Apesar de ser um nome relativamente novo no meio midiático LGBTQIA+, Gil do Vigor já traz muita força para o movimento. Com uma passagem importante sobre visibilidade no BBB 2021, o economista já falou diversas vezes sobre suas dores por tentar apenas ser o que verdadeiramente é.

Em entrevista à Glamour, o ex-brother falou sobre a falta de conscientização e políticas públicas quem possam atual a favor da igualdade desse público.

Ainda há muita carência e limitações“, afirmou o doutorando. “As leis são fracas, não são bem supervisionadas, não temos um amparo pleno que garanta uma fiscalização para os crimes LGBTfóbicos“, pontuou.

“Se miramos, por exemplo, na população trans, a estatística grita, pois somos o país que mais ceifam essas vidas”, ressaltou Gilberto.

Então estamos realmente caminhando? Ou caminhando, mas excluindo e matando?”, questionou o pernambucano, que completou: “É preciso mais conscientização, palestras, propagandas, tudo mais que possa fazer as pessoas despertarem e aprender sobre a diversidade sexual”.

Na conversa, Gil do Vigor ainda deixou um conselho para as pessoas que não conseguem se assumir LGBTQIA+. “Nossos sentimentos são legítimos, pulsantes, mas às vezes não é possível expressar na mesma velocidade que os outros ou que o mundo exige, e está tudo bem.
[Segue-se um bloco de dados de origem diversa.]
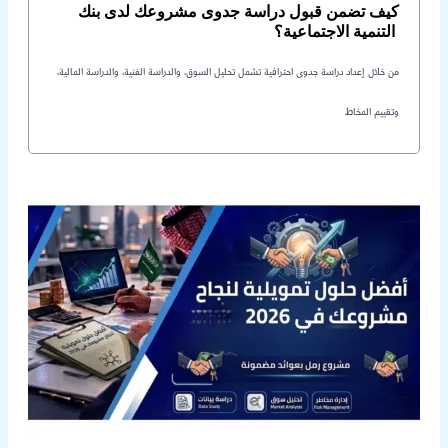
كيف تضمن قبول دراسة جدوى مشروعك لدى بنك
التنمية الاجتماعية؟
من خلال إعداد دراسة جدوى احترافية تشمل تحليل السوق، والدراسة الفنية، والدراسة المالية،
وتقييم المخاط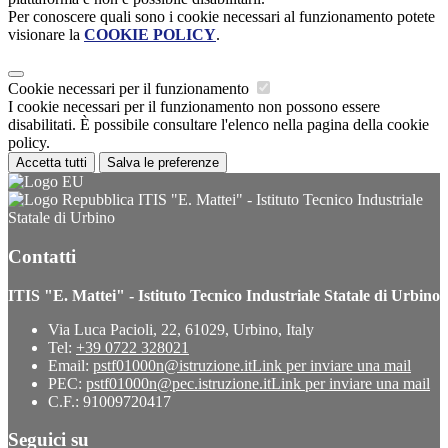
Per conoscere quali sono i cookie necessari al funzionamento potete
visionare la
COOKIE POLICY
.
Cookie necessari per il funzionamento
I cookie necessari per il funzionamento non possono essere
disabilitati. È possibile consultare l'elenco nella pagina della cookie
policy.
Accetta tutti
Salva le preferenze
ITIS "E. Mattei" - Istituto Tecnico Industriale
Statale di Urbino
Contatti
ITIS "E. Mattei" - Istituto Tecnico Industriale Statale di Urbino
Via Luca Pacioli, 22, 61029, Urbino, Italy
Tel:
+39 0722 328021
Email:
pstf01000n@istruzione.it
Link per inviare una mail
PEC:
pstf01000n@pec.istruzione.it
Link per inviare una mail
C.F.: 91009720417
Seguici su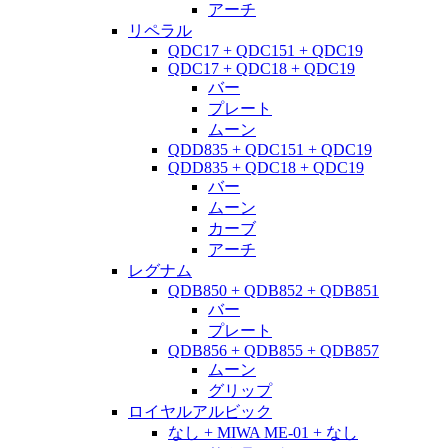
アーチ
リペラル
QDC17 + QDC151 + QDC19
QDC17 + QDC18 + QDC19
バー
プレート
ムーン
QDD835 + QDC151 + QDC19
QDD835 + QDC18 + QDC19
バー
ムーン
カーブ
アーチ
レグナム
QDB850 + QDB852 + QDB851
バー
プレート
QDB856 + QDB855 + QDB857
ムーン
グリップ
ロイヤルアルビック
なし + MIWA ME-01 + なし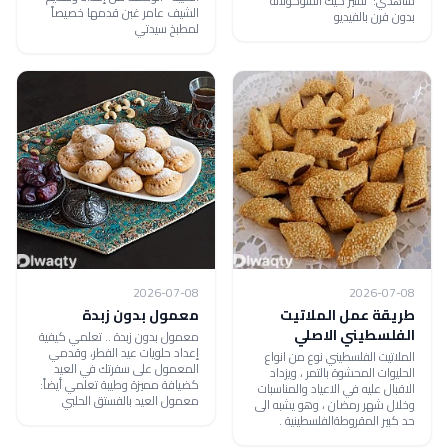
شاهدي: تشيز كيك الشوكولاتة
الشيف عامر غبن قدمها خصيصاً
بدون فرن بالفيديو
لمطبخ سيدتي
2026-07-08
2026-07-08
طريقة عمل الملاتيت
معمول بدون زبدة
الفلسطيني الاصلي
معمول بدون زبدة .. تعلمي كيفية
إعداد حلويات عيد الفطر، وقدمي
الملاتيت الفلسطيني نوع من انواع
المعمول على سفرتك في العيد
الحليوات المحشوة بالتمر ، ويزداد
كضيافة مميزة وطيبة تعلمي أيضاً:
الاقبال عليه في الاعياد والمناسبات
معمول العيد بالفستق الحلبي
وخلال شهر رمضان ، وهو يشبه الى
حد كبير المقروطةالفلسطينية .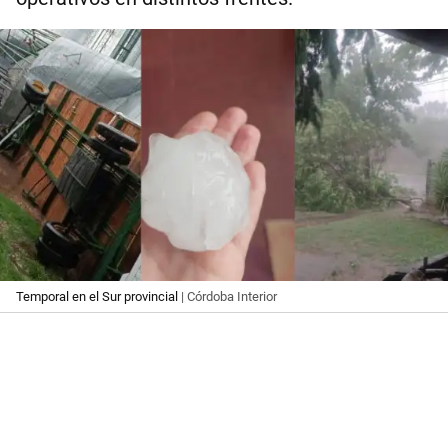
Temporal en el Sur provincial
| Córdoba Interior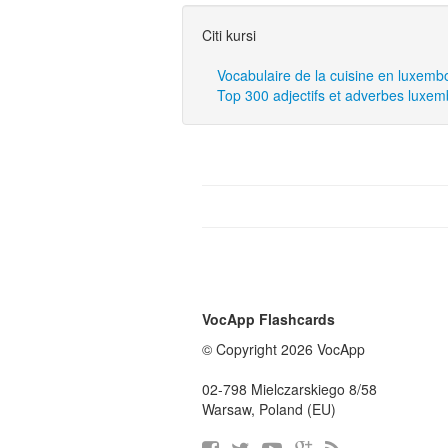
Citi kursi
Vocabulaire de la cuisine en luxemb
Top 300 adjectifs et adverbes luxe
VocApp Flashcards
© Copyright 2026 VocApp
02-798 Mielczarskiego 8/58
Warsaw, Poland (EU)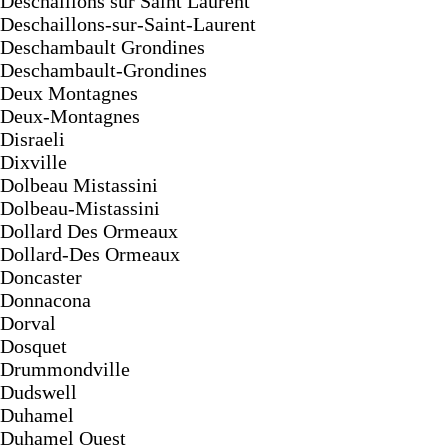
Deschaillons sur Saint Laurent
Deschaillons-sur-Saint-Laurent
Deschambault Grondines
Deschambault-Grondines
Deux Montagnes
Deux-Montagnes
Disraeli
Dixville
Dolbeau Mistassini
Dolbeau-Mistassini
Dollard Des Ormeaux
Dollard-Des Ormeaux
Doncaster
Donnacona
Dorval
Dosquet
Drummondville
Dudswell
Duhamel
Duhamel Ouest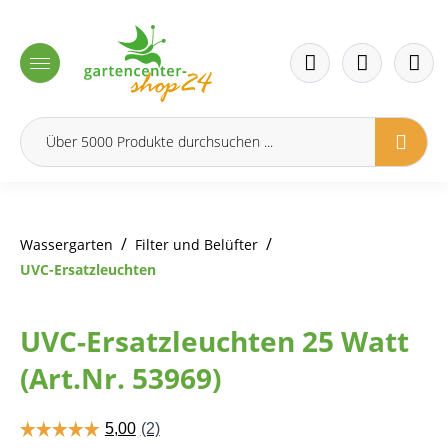
inhalt springen
/
/
Wassergarten
Filter und Belüfter
UVC-Ersatzleuchten
UVC-Ersatzleuchten 25 Watt
(Art.Nr. 53969)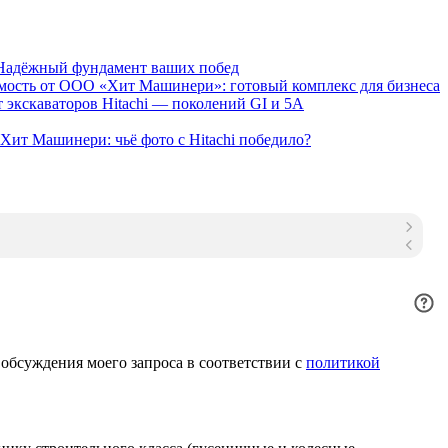
 Надёжный фундамент ваших побед
мость от ООО «Хит Машинери»: готовый комплекс для бизнеса
 экскаваторов Hitachi — поколений GI и 5A
Хит Машинери: чьё фото с Hitachi победило?
 обсуждения моего запроса в соответствии с
политикой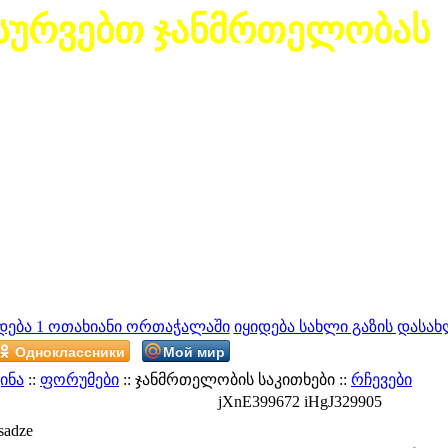
სურვებთ ჯანმრთელობას
დება 1 ოთახიანი ორთაჭალაში
იყიდება სახლი გაზის დასახ
Одноклассники
Мой мир
ინა
::
ფორუმები
:: ჯანმრთელობის საკითხები ::
რჩევები
jXnE399672 iHgJ329905
sadze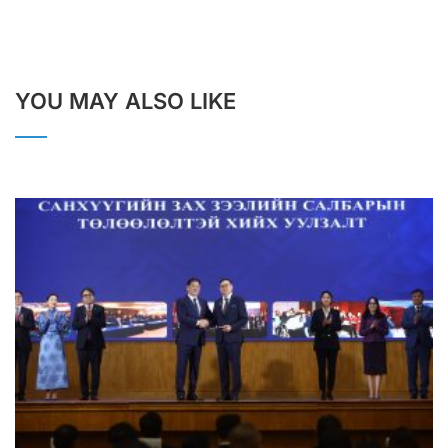
YOU MAY ALSO LIKE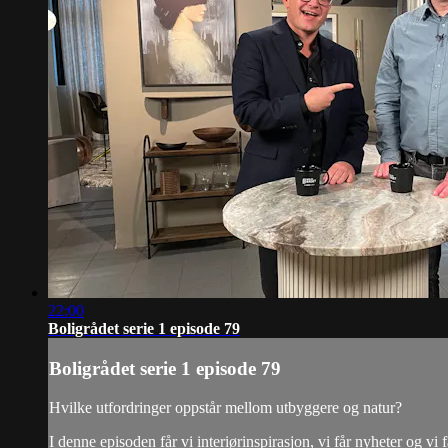
22:00
Boligrådet serie 1 episode 79
Boligrådet serie 1 episode 79
Hvilke utfordringer oppstår mellom utbyggere og natur?
I denne episoden får vi interiørinspirasjon, vi får nyheter og v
Se olhe com afeto, isso é o mais importante!”, afirmou o famoso.

Vale lembrar que, recentemente, em uma live promovida pelo GNT, o ex-BBB foi questionado sobre sua vida amorosa e contou que está se aproximando de uma pessoa.

“Eu estou conversando com uma pessoa. Já teve uma cachorrada, mas ele está começando a tocar meu coração”, contou ele, que brincou: “Eu gosto de me relacionar com novas pessoas e de me apaixonar. Mas não agora, porque o homem vai ficar irritado”.

Na sequência, o economista abriu o coração sobre a dificuldade que enfrentou para se aceitar: “Depois entendi que sou feliz por ser quem eu sou e foi importante passar por estes processos”.

“Tinha momentos em que eu me comportava abertamente e momentos em que não era. Precisava me fechar dentro de alguns grupos. Eu tinha medo. Mas quando eu estou feliz, eu acabo abrindo. Eu via que as pessoas se incomodavam em momentos de alegria. Em alguns momentos desejei não ter tanta felicidade para não incomodar as pessoas com o meu jeito”, desabafou.